Pyractomena ecostata
- Conservation status: Endangered (IUCN 3.1)

Scientific classification
- Kingdom: Animalia
- Phylum: Arthropoda
- Class: Insecta
- Order: Coleoptera
- Suborder: Polyphaga
- Infraorder: Elateriformia
- Family: Lampyridae
- Genus: Pyractomena
- Species: P. ecostata
- Binomial name: Pyractomena ecostata (LeConte, 1878)

= Pyractomena ecostata =

- Genus: Pyractomena
- Species: ecostata
- Authority: (LeConte, 1878)
- Conservation status: EN

Species of beetle

Pyractomena ecostata, the keel-necked firefly, is an endangered species of firefly in the beetle family Lampyridae.

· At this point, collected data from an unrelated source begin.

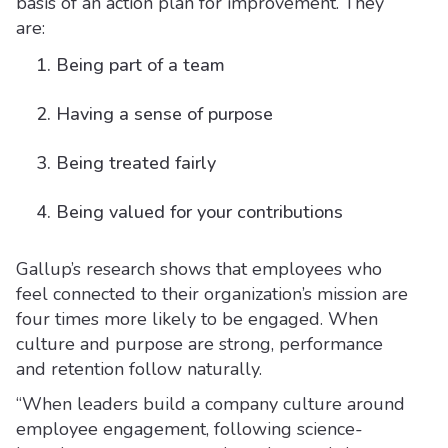
basis of an action plan for improvement. They
are:
Being part of a team
Having a sense of purpose
Being treated fairly
Being valued for your contributions
Gallup’s research shows that employees who
feel connected to their organization’s mission are
four times more likely to be engaged. When
culture and purpose are strong, performance
and retention follow naturally.
“When leaders build a company culture around
employee engagement, following science-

It is endemic to the United States, where it has a disjunct distribution of two widely geographically separate regions; one in coastal regions around the Mobile Bay region of Alabama and east through most of peninsular Florida, and the other in saltmarshes surrounding Delaware Bay and Cape May in the states of Delaware and New Jersey. This distribution is likely real and not just a consequence of selective sampling, as it is a distinctive species and would be easily detected. P. ecostata may be a relict species with its distribution being a consequence of marine transgression following the end of the Last Glacial Maximum; prior to this, it may have had a much wider distribution along the Atlantic coast until sea level rise reduced its range to just two regions.

It is found in brackish habitats, especially those that receive some saltwater intrusion, including black needlerush (Juncus roemerianus) marshland in Florida and the margins of coastal meadows in New Jersey; however, it has also been detected in wet pastures along highways in Florida, so saltwater intrusion is not necessary for its survival.

The species is endangered due to many factors. Unsustainable coastal development has destroyed many of the saltmarsh habitats it needs in Florida. Sea level rise may completely wipe out the habitats it relies on if global temperatures rise to more than 4 °C of pre-industrial concentrations. In addition, the invasion of wetlands by common reed (Phragmites australis) and light pollution may also be significant threats.